De início, poderia se acusar a postura de certo “egoísmo”, já que, em lugar de buscar resolver ou mitigar o problema, visa somente a blindar as relações empresariais contra essas intervenções, como se, nas demais relações civis, “excessos” dessa natureza fossem mais toleráveis. Vale observar que as relações ditas civis e mesmo as consumeristas (que, lembre-se, costumam ter também um empresário em um dos polos) demandam igualmente previsibilidade e respeito aos espaços legítimos de autonomia. Ademais, não podem ser subtraídas do sistema jurídico como um todo, sob pena de sacrificar a unidade e coerência do ordenamento.[4]

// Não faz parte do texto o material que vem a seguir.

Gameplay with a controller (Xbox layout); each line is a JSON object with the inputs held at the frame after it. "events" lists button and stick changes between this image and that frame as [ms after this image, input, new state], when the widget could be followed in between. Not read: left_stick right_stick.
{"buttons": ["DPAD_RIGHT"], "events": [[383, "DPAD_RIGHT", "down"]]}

Parece haver, todavia, um problema mais grave nessa postura legislativa. Sua utilização no passado recente indica ser esse tipo de medida não somente ineficaz aos fins que se pretende, como pode até mesmo agravar o mal que visa combater. Nesse sentido, podem ser apontadas ao menos três contradições entre o diagnóstico e o prognóstico por trás dessa iniciativa.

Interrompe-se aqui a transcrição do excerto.